I define my Dataset class:
class MyDataset(Dataset):
def __init__(self, images, n, labels=None, transforms=None):
self.X = images
self.y = labels
self.n = n
self.transforms = transforms
def __len__(self):
return (len(self.X))
def __getitem__(self, i):
data = self.X.iloc[i, :]
# print(data.shape)
data = np.asarray(data).astype(np.float).reshape(1,n,n)
if self.transforms:
data = self.transforms(data).reshape(1,n,n)
if self.y is not None:
y = self.y.iloc[i,:]
# y = np.asarray(y).astype(np.float).reshape(2*n+1,) # for 257-vector of labels
y = np.asarray(y).astype(np.float).reshape(128,) # for 128-vector of labels
return (data, y)
else:
return data
Then I create the instances of the train, dev, and test data:
train_data = MyDataset(train_images, n, train_labels, None)
dev_data = MyDataset(dev_images, n, dev_labels, None)
test_data = MyDataset(test_images, n, test_labels, None)
After having trained my network, I want to see how well it behaves with the test_data
. This is what I do to check this.
network = Network(128).double()
btch_sz = 100 # batch size (e.g. 100)
loader_test = DataLoader(test_data_normal,batch_size=btch_sz,shuffle=True,num_workers=0)
for data in loader_test:
images_test, labels_test = data
labels_test = labels_test.detach().numpy()
# to get the data samples from the first batch I break the for-loop cycle
break
outputs_test = network(images_test)
outputs_test = outputs_test.detach().numpy()
Then I plot comparative graphs comparing predicted outputs_test
with ground-truth labels_test
:
nnn = 3 # to chose a specific sample from the first batch of the test dataset (e.g. 3rd data sample in the batch of 100 samples)
figure, ax1 = plt.subplots()
ax1.plot(labels_test[nnn-1,:], color=u'#1f77b4')
ax1.plot(160*outputs_test[nnn-1,:], color=u'#ff7f0e'')
ax1.legend(['True','Predicted'])
ax1.set_ylim([-40,40])
As you can see, I have to multiply the outputs_test
by 160 to make the resulting curve comparable in amplitude with the ground-truth curve.

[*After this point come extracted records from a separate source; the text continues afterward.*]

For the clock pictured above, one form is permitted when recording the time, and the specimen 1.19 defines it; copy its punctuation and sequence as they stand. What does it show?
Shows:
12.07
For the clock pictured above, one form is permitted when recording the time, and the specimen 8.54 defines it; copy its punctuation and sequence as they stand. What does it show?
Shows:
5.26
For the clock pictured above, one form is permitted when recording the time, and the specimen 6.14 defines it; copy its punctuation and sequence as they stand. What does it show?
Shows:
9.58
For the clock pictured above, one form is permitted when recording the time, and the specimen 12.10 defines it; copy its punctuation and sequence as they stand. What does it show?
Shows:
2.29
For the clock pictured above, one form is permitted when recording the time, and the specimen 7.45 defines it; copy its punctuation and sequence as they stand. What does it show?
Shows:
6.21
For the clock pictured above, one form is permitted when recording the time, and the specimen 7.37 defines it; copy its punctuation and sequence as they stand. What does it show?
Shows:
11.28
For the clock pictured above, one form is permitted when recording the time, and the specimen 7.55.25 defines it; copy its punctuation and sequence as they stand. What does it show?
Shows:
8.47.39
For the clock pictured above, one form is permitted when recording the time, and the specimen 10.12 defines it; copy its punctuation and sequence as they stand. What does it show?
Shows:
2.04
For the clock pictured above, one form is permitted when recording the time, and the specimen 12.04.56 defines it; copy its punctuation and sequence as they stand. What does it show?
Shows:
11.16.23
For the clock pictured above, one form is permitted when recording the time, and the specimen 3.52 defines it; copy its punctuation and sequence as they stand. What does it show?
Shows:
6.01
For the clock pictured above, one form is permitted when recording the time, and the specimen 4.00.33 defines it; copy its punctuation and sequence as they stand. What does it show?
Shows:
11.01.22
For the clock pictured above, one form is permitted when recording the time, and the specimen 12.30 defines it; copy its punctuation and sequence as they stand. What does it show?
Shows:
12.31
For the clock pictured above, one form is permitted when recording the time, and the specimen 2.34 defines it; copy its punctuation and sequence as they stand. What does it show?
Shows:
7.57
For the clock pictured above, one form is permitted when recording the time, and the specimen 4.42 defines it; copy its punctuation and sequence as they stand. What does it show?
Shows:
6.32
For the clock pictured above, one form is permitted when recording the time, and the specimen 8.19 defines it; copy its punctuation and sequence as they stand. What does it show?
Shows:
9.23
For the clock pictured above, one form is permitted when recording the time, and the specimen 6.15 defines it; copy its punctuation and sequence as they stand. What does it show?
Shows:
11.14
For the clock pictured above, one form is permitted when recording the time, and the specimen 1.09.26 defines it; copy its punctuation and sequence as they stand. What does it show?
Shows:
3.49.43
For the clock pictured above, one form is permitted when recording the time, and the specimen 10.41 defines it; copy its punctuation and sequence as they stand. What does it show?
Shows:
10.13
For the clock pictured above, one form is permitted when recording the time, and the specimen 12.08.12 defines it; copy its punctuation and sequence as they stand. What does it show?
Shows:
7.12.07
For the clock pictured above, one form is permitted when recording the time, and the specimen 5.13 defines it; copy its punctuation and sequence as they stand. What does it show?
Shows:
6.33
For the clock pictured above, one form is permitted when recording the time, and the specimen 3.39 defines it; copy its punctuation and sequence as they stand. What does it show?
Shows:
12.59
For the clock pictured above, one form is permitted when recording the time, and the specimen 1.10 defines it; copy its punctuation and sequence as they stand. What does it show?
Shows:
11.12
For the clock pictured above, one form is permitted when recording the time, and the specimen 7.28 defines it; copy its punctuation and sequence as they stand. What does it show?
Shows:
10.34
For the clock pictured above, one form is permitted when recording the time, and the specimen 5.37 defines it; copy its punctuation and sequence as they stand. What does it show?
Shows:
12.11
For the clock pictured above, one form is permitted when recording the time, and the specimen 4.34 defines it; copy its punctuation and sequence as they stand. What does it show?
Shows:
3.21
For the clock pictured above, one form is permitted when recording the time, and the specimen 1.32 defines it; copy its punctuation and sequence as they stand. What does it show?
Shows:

This is the first question, why would it be so?
Here are the plots for different data-samples from the batch of 100 and for different epochs of the training (the rows represents indicated epochs and the columns represent indicated data-samples from the batch):
As you can see, the result doesnt depend much on what data-sample is fed into the network. This is another question, why is that so?
Addon: For the reference this is how cost evolved over 150 epochs.
Also, my network consists of 10 convolutional layers (including batchnorms and maxpools in some places) and 5 linear fully-connected layers.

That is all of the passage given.